Local recurrence, distant recurrence, overall survival rate, and treatment-related toxic effects.
All patients completed the prescribed treatment course. Toxic effects were assessed twice a week during treatment and graded according to the National Cancer Institute Common Toxicity Criteria Scale. One patient required a treatment interruption of 1 week for grade III nausea/vomiting. No grade IV or V toxic effects were observed. At median follow-up of 24 months (range, 13-50 months), 8 of 12 patients were alive and disease free. One patient was alive but had disease recurrence. Three patients died of this disease (liver metastases). Actuarial overall survival at 2 years was 89%, and median survival was 34 months. One surviving patient developed a local recurrence and a lung lesion. Actuarial overall survival and median survival were better than in a parallel cohort with resected high-risk pancreatic cancer (n = 26) treated with the same adjuvant chemoradiotherapy regimen (median survival, 34 vs 14 months; P<.004).
Adjuvant chemoradiotherapy for carcinoma of the ampulla of Vater is well tolerated and might improve control of this disease in patients with unfavorable features.
辅助放化疗可降低壶腹腺癌伴高危特征患者的局部复发风险。对该人群进行辅助放化疗可安全实施,且并发症较少。
对照、前瞻性、单臂研究。
三级医疗转诊医院。
1995年6月至1999年3月,12例(7例男性和5例女性;中位年龄66岁;年龄范围38 - 78岁)患有“预后不良”壶腹癌的患者接受了辅助放化疗。所有患者均接受了胰十二指肠切除术,所有病理结果均在加利福尼亚州斯坦福市的斯坦福大学医学中心得到证实。预后不良特征定义为有淋巴结转移(n = 10)、手术切缘受累(n = 1)、组织学分化差(n = 3)、肿瘤大小大于2 cm(n = 6)或存在神经血管侵犯(n = 4)。
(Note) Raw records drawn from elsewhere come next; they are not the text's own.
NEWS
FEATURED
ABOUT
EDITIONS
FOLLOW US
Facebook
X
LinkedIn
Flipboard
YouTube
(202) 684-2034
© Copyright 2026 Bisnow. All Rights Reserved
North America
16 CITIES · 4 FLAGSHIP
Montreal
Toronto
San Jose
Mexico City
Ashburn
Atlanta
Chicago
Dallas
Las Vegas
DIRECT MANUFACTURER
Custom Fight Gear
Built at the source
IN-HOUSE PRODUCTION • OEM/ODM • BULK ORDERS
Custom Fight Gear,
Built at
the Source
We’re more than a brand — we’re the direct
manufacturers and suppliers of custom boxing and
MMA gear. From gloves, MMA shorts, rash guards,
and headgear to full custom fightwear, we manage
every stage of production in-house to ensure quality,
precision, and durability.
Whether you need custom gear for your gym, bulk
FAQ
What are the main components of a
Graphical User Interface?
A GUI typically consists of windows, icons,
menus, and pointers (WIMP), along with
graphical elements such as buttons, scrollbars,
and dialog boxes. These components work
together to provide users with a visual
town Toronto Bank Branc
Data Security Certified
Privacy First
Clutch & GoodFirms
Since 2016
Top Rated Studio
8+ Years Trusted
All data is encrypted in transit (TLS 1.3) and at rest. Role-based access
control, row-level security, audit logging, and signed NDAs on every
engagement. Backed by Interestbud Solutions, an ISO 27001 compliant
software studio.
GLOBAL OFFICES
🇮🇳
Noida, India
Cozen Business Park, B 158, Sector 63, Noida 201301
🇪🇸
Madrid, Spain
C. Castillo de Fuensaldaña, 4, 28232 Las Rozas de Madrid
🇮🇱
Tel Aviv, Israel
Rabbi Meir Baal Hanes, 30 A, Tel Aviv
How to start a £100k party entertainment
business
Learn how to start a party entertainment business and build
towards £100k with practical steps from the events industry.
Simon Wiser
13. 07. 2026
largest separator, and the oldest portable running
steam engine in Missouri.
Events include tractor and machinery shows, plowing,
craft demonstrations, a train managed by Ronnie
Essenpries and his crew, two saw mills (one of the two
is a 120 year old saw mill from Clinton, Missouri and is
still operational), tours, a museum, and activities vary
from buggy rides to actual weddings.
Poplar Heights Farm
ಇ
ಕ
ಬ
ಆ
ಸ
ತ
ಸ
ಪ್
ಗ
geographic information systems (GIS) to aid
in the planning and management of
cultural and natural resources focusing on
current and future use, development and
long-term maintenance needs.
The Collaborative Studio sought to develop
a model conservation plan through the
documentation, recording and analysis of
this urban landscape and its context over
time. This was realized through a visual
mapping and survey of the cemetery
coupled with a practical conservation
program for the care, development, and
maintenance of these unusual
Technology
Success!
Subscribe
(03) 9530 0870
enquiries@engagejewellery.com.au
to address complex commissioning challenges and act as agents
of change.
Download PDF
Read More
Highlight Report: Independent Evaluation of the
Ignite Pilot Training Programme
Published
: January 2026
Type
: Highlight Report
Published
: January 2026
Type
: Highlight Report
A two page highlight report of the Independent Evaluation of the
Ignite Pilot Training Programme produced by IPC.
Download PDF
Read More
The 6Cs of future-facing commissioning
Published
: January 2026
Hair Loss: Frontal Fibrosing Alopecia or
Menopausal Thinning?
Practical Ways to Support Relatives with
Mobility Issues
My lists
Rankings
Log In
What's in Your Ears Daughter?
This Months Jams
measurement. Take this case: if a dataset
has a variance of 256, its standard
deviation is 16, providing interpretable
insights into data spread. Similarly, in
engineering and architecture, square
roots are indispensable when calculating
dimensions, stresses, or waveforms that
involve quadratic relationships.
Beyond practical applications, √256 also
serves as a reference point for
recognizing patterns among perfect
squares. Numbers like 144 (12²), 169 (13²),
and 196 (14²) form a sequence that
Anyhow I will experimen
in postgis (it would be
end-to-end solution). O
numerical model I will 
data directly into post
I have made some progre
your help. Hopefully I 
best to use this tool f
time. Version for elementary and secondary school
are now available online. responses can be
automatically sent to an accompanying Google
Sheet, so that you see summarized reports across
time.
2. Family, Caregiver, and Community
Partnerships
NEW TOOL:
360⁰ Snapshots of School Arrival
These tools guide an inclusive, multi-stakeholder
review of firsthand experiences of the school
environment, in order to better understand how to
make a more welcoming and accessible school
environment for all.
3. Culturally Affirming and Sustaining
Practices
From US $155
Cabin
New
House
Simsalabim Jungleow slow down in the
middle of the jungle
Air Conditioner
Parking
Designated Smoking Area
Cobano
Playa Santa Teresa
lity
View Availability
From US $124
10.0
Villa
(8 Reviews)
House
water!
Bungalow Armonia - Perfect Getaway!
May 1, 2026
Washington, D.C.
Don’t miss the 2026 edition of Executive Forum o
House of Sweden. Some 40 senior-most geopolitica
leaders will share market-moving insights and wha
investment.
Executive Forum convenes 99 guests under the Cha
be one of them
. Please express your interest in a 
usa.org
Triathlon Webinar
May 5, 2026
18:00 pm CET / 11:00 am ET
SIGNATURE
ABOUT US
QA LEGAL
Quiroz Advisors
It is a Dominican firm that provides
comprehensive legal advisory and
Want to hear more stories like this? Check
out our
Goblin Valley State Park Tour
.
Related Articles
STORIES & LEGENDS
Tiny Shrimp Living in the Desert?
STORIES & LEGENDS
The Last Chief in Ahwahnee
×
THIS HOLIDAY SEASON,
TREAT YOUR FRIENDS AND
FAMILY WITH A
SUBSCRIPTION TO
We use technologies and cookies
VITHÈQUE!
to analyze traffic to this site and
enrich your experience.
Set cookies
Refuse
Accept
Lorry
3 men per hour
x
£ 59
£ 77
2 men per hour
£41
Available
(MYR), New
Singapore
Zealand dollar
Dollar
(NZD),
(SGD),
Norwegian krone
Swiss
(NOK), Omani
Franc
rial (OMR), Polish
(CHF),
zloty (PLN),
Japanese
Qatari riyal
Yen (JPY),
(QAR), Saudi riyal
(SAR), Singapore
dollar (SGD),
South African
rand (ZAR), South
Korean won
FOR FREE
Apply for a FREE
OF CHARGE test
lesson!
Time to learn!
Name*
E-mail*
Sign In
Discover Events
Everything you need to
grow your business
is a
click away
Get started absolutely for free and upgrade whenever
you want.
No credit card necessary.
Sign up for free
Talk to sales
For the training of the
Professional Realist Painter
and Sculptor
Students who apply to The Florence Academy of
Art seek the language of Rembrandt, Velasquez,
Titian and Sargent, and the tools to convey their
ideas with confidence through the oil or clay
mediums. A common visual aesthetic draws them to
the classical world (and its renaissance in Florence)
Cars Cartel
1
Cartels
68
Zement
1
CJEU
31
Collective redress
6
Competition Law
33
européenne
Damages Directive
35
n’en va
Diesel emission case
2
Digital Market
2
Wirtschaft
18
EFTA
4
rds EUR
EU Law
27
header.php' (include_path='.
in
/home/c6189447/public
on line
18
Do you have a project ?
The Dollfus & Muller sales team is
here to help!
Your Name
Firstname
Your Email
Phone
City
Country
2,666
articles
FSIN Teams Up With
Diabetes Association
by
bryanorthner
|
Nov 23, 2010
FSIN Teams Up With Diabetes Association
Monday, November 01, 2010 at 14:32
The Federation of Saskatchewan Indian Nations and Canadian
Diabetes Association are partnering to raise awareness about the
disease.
在接受保留幽门的胰十二指肠切除术及区域淋巴结清扫术后4至6周,患者开始辅助放化疗,包括同步放疗(45 Gy)和持续静脉输注氟尿嘧啶(每天225 - 250 mg/m²,每周7天),持续5周。
局部复发、远处复发、总生存率及治疗相关毒性反应。
所有患者均完成了规定的治疗疗程。治疗期间每周对毒性反应评估两次,并根据美国国立癌症研究所通用毒性标准量表进行分级。1例患者因Ⅲ级恶心/呕吐需要中断治疗1周。未观察到Ⅳ级或Ⅴ级毒性反应。中位随访24个月(范围13 - 50个月),12例患者中有8例存活且无疾病复发。1例患者存活但有疾病复发。3例患者死于该疾病(肝转移)。2年精算总生存率为89%,中位生存期为34个月。1例存活患者出现局部复发和肺部病变。与接受相同辅助放化疗方案的同期高危胰腺癌切除患者队列(n = 26)相比,精算总生存率和中位生存期更好(中位生存期,34对14个月;P <.004)。
壶腹腺癌的辅助放化疗耐受性良好,可能改善预后不良特征患者对该疾病的控制。